Housing
Counties provide and support housing needs in a variety of ways.
Because of direct and indirect impacts counties create to housing
availability, location and cost, housing is also a required element of
growth management plans.
In addition, some counties manage or assist in low-income housing
programs. They may directly administer a residential program for those
with special needs. They may run local housing authorities, which manage
federally subsidized programs such as Section 8. Counties may assist in
building and developing housing for migrant farm workers through their
local non-profits and may work with their local financial institutions
to develop capital projects from a diverse stream of funding resources.
They administer the 10 - year plans to end homelessness and the use of
the recent increases in document recording fees to improve housing
availability.
Dramatic increases in housing costs in Washington State and, in
particular, the Puget Sound counties are creating unmanageable pressure
on existing unprotected private market affordable housing resources,
including mobile home parks, which are being redeveloped with increasing
frequency into high profit generating single family home sites by
private developers. Overall the state estimates that there are
approximately 65,000 mobile home park units throughout the state. Under
RCW 59.21 the state has created a relocation assistance mechanism for
displaced mobile home park residents, however, this fund is not adequate
to the task and was only partially refilled during the 2007 session.

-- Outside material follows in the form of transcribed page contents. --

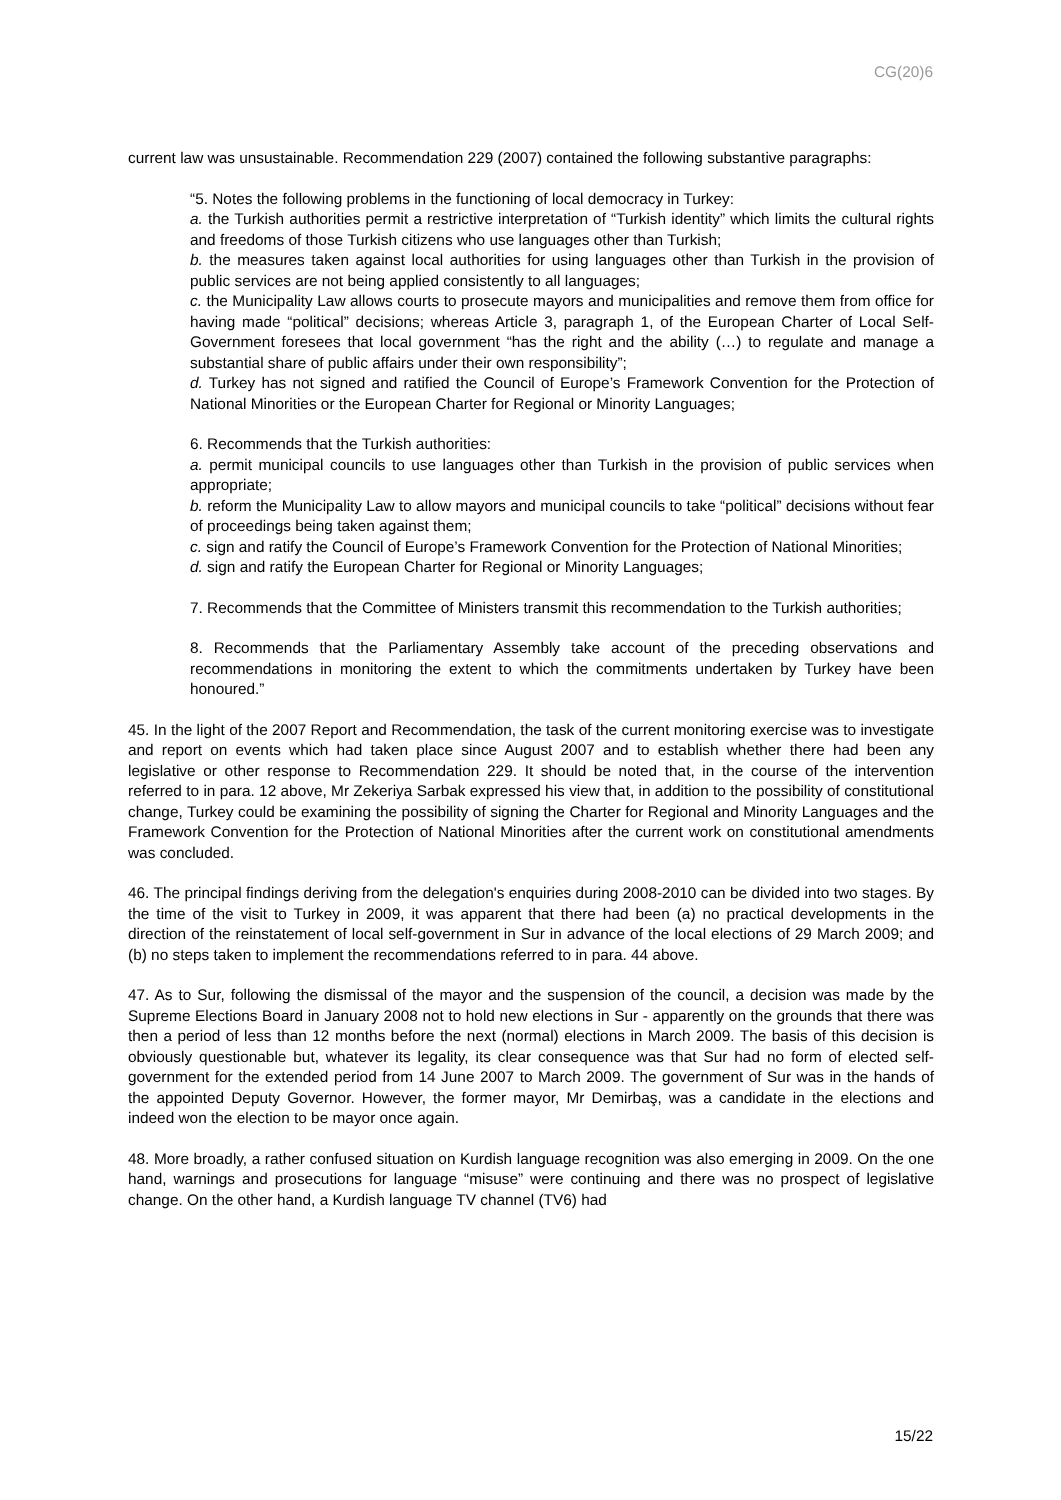CG(20)6
current law was unsustainable. Recommendation 229 (2007) contained the following substantive paragraphs:
“5. Notes the following problems in the functioning of local democracy in Turkey:
a. the Turkish authorities permit a restrictive interpretation of “Turkish identity” which limits the cultural rights and freedoms of those Turkish citizens who use languages other than Turkish;
b. the measures taken against local authorities for using languages other than Turkish in the provision of public services are not being applied consistently to all languages;
c. the Municipality Law allows courts to prosecute mayors and municipalities and remove them from office for having made “political” decisions; whereas Article 3, paragraph 1, of the European Charter of Local Self-Government foresees that local government “has the right and the ability (…) to regulate and manage a substantial share of public affairs under their own responsibility”;
d. Turkey has not signed and ratified the Council of Europe’s Framework Convention for the Protection of National Minorities or the European Charter for Regional or Minority Languages;
6. Recommends that the Turkish authorities:
a. permit municipal councils to use languages other than Turkish in the provision of public services when appropriate;
b. reform the Municipality Law to allow mayors and municipal councils to take “political” decisions without fear of proceedings being taken against them;
c. sign and ratify the Council of Europe’s Framework Convention for the Protection of National Minorities;
d. sign and ratify the European Charter for Regional or Minority Languages;
7. Recommends that the Committee of Ministers transmit this recommendation to the Turkish authorities;
8. Recommends that the Parliamentary Assembly take account of the preceding observations and recommendations in monitoring the extent to which the commitments undertaken by Turkey have been honoured.”
45. In the light of the 2007 Report and Recommendation, the task of the current monitoring exercise was to investigate and report on events which had taken place since August 2007 and to establish whether there had been any legislative or other response to Recommendation 229. It should be noted that, in the course of the intervention referred to in para. 12 above, Mr Zekeriya Sarbak expressed his view that, in addition to the possibility of constitutional change, Turkey could be examining the possibility of signing the Charter for Regional and Minority Languages and the Framework Convention for the Protection of National Minorities after the current work on constitutional amendments was concluded.
46. The principal findings deriving from the delegation's enquiries during 2008-2010 can be divided into two stages. By the time of the visit to Turkey in 2009, it was apparent that there had been (a) no practical developments in the direction of the reinstatement of local self-government in Sur in advance of the local elections of 29 March 2009; and (b) no steps taken to implement the recommendations referred to in para. 44 above.
47. As to Sur, following the dismissal of the mayor and the suspension of the council, a decision was made by the Supreme Elections Board in January 2008 not to hold new elections in Sur - apparently on the grounds that there was then a period of less than 12 months before the next (normal) elections in March 2009. The basis of this decision is obviously questionable but, whatever its legality, its clear consequence was that Sur had no form of elected self-government for the extended period from 14 June 2007 to March 2009. The government of Sur was in the hands of the appointed Deputy Governor. However, the former mayor, Mr Demirbaş, was a candidate in the elections and indeed won the election to be mayor once again.
48. More broadly, a rather confused situation on Kurdish language recognition was also emerging in 2009. On the one hand, warnings and prosecutions for language “misuse” were continuing and there was no prospect of legislative change. On the other hand, a Kurdish language TV channel (TV6) had
15/22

Despite the newness of the fund’s creation, a significant waiting list
already exits.
Local counties have been authorized to use document recording fees in
support of the development of affordable housing for low and very low
income households ((ESSHB 2060 (2003), HB 2163 (2005) and HB 1359
(2007)) – passed 2003). The state’s Housing Trust Fund continues to grow
($135 m in 2007) but is estimated to need to almost triple to meet the
demand.
WSAC Policy:
Counties support the elimination of duplicative planning and regulatory
burdens that impact housing affordability and support the reduction of
other regulatory requirements that significantly impact housing
affordability without a commensurate benefit for the environment or the
general welfare of our communities.
Counties also support additional sources of revenue from both the state
and federal level to assist in funding housing for low-income groups and
other specific populations. Counties support the Legislature increasing
the amount of funding dedicated to the Housing Trust Fund for the needs
of special populations, the elderly, and those with low incomes. They
support increased administrative flexibility in developing housing
programs and the reduction of any state organizational barriers such as
multiple licensing requirements from different agencies for capital
facilities and unclear and overlapping directives due to multi-agency
spheres of control. The state should enact additional protective
measures for mobile home communities as the continued displacement of
these communities directly threatens the housing of thousands of members
of our communities.
Counties support adequate allowances for administrative expenses being
included in whatever additional funds are provided that are administered
by counties for affordable and/or special needs housing. Counties
support additional resources being dedicated to the implementation of
the Housing Assistance Act of 2005 to reduce homelessness over the next
10 years. Counties also support the use of performance measures in
gauging the outcomes of their 10 – year plans to reduce homelessness by
50% when they are useful in measuring success and available without
undue administrative burdens and cost.